Line by line, return the listing exactly, without any of the images.

((

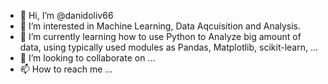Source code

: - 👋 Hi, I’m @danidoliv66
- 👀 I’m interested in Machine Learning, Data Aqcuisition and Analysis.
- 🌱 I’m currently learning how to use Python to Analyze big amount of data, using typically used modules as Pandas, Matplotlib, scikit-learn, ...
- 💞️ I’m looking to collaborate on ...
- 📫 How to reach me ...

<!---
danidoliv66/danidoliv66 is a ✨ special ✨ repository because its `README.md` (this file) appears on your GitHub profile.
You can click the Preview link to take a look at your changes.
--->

))

Solution for this exercise:
Source code

: - 👋 Hi, I’m @danidoliv66
- 👀 I’m interested in Machine Learning, Data Aqcuisition and Analysis.
- 🌱 I’m currently learning how to use Python to Analyze big amount of data, using typically used modules as Pandas, Matplotlib, scikit-learn, ...
- 💞️ I’m looking to collaborate on ...
- 📫 How to reach me ...

<!---
danidoliv66/danidoliv66 is a ✨ special ✨ repository because its `README.md` (this file) appears on your GitHub profile.
You can click the Preview link to take a look at your changes.
--->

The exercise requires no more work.